Powell: Economy Looks Resilient Despite Risk of China Virus

The Fed is monitoring developments stemming from the coronavirus, which could lead to disruptions in China that spill over throughout the global economy.

In this file photo Federal Reserve Chair Jerome Powell speaks during a news conference.
In this file photo Federal Reserve Chair Jerome Powell speaks during a news conference.
AP Photo/Manuel Balce Ceneta, File

WASHINGTON (AP) — Federal Reserve Chairman Jerome Powell says the U.S. economy appears durable with steady growth and unemployment near a half-century low but faces risks from the deadly virus in China. 

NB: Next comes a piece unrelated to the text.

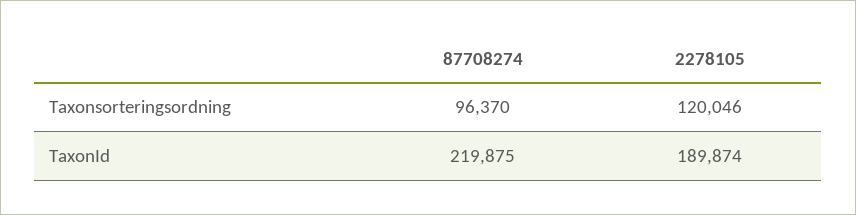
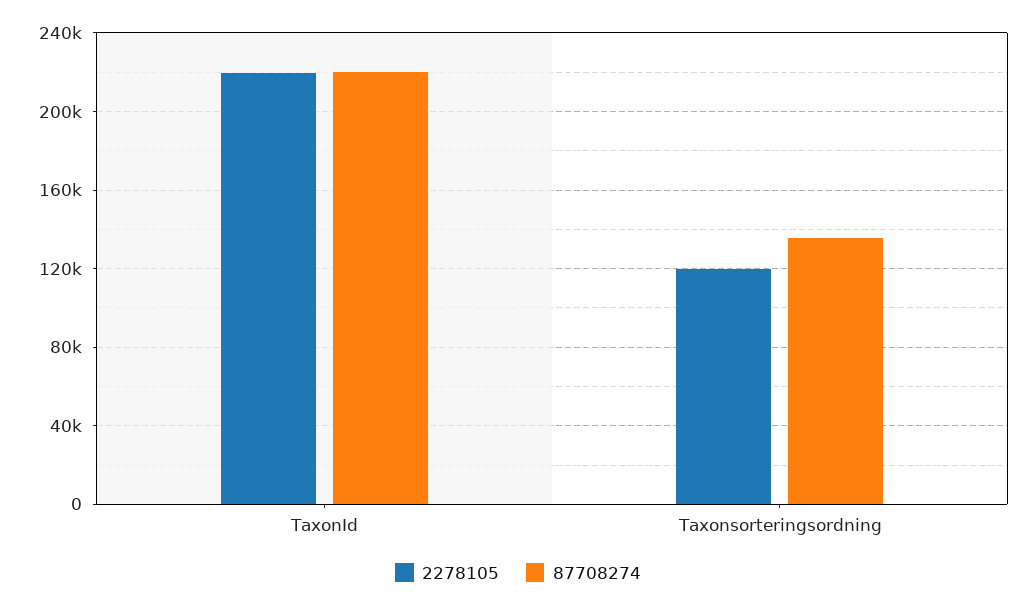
87708274, Taxonsorteringsordning: 96370 -> 135000
2278105, TaxonId: 189874 -> 220000

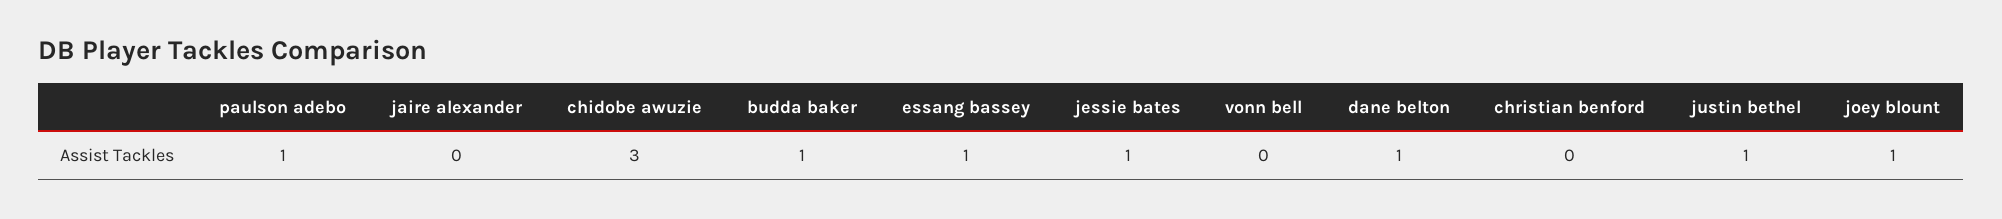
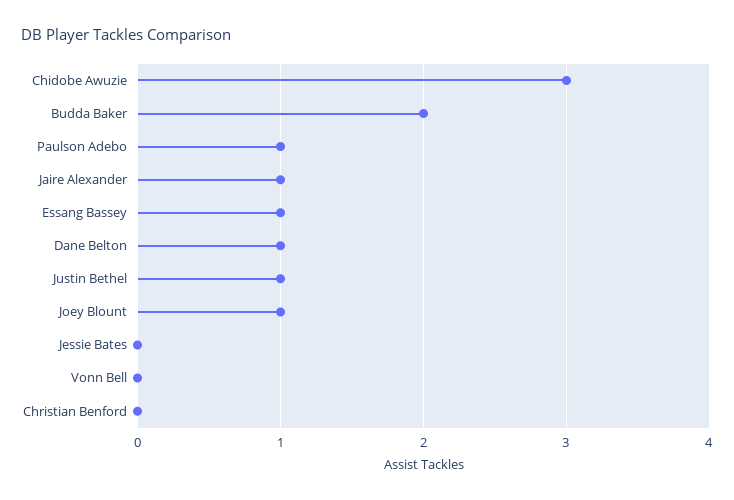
jaire alexander: 0 -> 1
budda baker: 1 -> 2
jessie bates: 1 -> 0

Giving the Fed's semiannual monetary report to Congress, Powell said Tuesday that the Fed is content with where interest rates are, suggesting that no further rate cuts are being contemplated unless economic conditions were to change significantly. Many analysts say the Fed could keep rates unchanged this year, although some think it will feel compelled to cut rates at least once.

Powell said the Fed is monitoring developments stemming from the coronavirus, which he said "could lead to disruptions in China that spill over to the rest of the global economy."

His comments came in prepared testimony to the House Financial Services Committee before he speaks to the committee later Tuesday. On Wednesday, Powell will testify to the Senate Banking Committee.

The Fed cut interest rates three times last year after having raised rates four times in 2018. Powell said the rate cuts were made to "cushion the economy from weaker global growth and trade developments and to promote a faster return of inflation" to the Fed's two percent target. But since the last quarter-point rate cut in October, which reduced the Fed's key policy rate to a range of 1.5 percent to 1.75 percent, the Fed has kept policy on hold. Powell's remarks Tuesday indicated there had been no change in that stance.

The Fed, Powell said, "believes that the current stance of monetary policy will support continued economic growth, a strong labor market and inflation returning to the committee's two percent symmetric objective." Powell said that as long as incoming economic data "remains broadly consistent with this outlook, the current stance of monetary policy will likely remain appropriate."

The Fed chairman expressed satisfaction with many economic barometers, noting that the expansion is well into its 11th year — the longest period of uninterrupted U.S. growth on record. Last year, the economy was being buffeted by a global slowdown and rising uncertainty sparked by President Donald Trump's trade war with China and other nations.

Powell said while the "global headwinds had intensified last summer," the economy proved resilient, with the economy growing at a moderate pace in the second half of last year and unemployment, now at 3.6 percent near a half-century low.

The chairman noted that job openings remain plentiful and employers appear increasingly willing to hire workers with fewer skills and train them. He said these developments mean the benefits of a strong job market are becoming more widely shared, with employment gains broad-based across all racial and ethnic groups and levels of education.

Powell suggested that the federal government should capitalize on low borrowing rates to put the federal budget on a sounder footing. The Trump administration released a new budget Monday that projects that the deficit will top $1 trillion this year before starting to decline. The Congressional Budget Office sees the deficit remaining above $1 trillion over the next decade.

Putting the budget on a sustainable path while the economy is strong, the chairman said, would help ensure that policymakers would have the room to use the budget to help stabilize the economy during a recession. Powell said one longer-run challenge the economy faces is low labor force participation among prime-age workers. He said that while this participation rate has been rising recently, it "remains lower than in most other advanced economies and there are troubling labor market disparities across racial and ethnic groups and across regions of the country."

The Fed chairman said that another longer-run challenge weak productivity growth. He said finding ways to boost worker participation and productivity would benefit all Americans and should remain a national priority.